We’re pleased to introduce “Quagmire” – our new LaMancha buckling. He’s seven months old, and like his namesake, is rather fervid in his intention to breed our girls.
We’ve changed our thinking regarding having bucks living here on the farm, for practical reasons. Frankly, Artificial Insemination (AI) is just too expensive and inconvenient for us, and neither of those qualities are fitting our situation right now. One of the reasons we were so dead-set against having a buck is because of our experience last year with “Asshole.” We’ve since spent some time around bucks that are friendlier boys and have learned some management techniques (shaving their chest/beard, which will happen with Quagmire soon, and housing logistics) that will help. This little guy is still young enough and the folks we got him from have insured that he’s had lots of human interaction. We feel that we’ll be able to keep him friendly. Obviously, when they go into rut, they have a one-track mind, but we’ll work with that and we certainly know how after having a buck here for three weeks last year!

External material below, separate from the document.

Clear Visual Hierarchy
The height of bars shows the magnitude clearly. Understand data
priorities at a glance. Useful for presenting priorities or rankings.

Another advantage is that we’d have to travel with our girls to take them to get bred, and they can get that “Mayflower Sickness” – travel stress – from which they can get very ill, and it can even be fatal in the worst cases. You don’t want that anytime, but especially not when you are trying to get them pregnant! Finally, we paid for our buck what you’d pay for one breeding charge. So it just made sense. We need to hustle to get our housing situation in the barn expanded, something we were already working on.
You may notice the box for the hydrant at his feet in the photo above – we had to replace ours in the barn because it broke a couple of years ago and flooded the floor (prior to getting the goats). We haven’t had water in the barn since – we’ve had to haul it from the garden hose outside, which is fine in warm weather, but at this point in the year, it’s no longer an option. The past couple of winters, we’ve hauled water down from the house several times a day, and with the number of goats we have now, that’s no longer practical. Well, my brother Dave came over on Tuesday and spent the day getting that hydrant in place. It was hard, mucky, muddy work and he looked like one of the Jaynestown Mudders. Poor guy. We got him into dry clothes before he went home, at least!
Well, after some snags this morning, George was able to get the water flowing in the barn! We have running water now, and it just needs some final touches, but this plumbing is below the frost line, and the hydrant is designed not to freeze. Yay!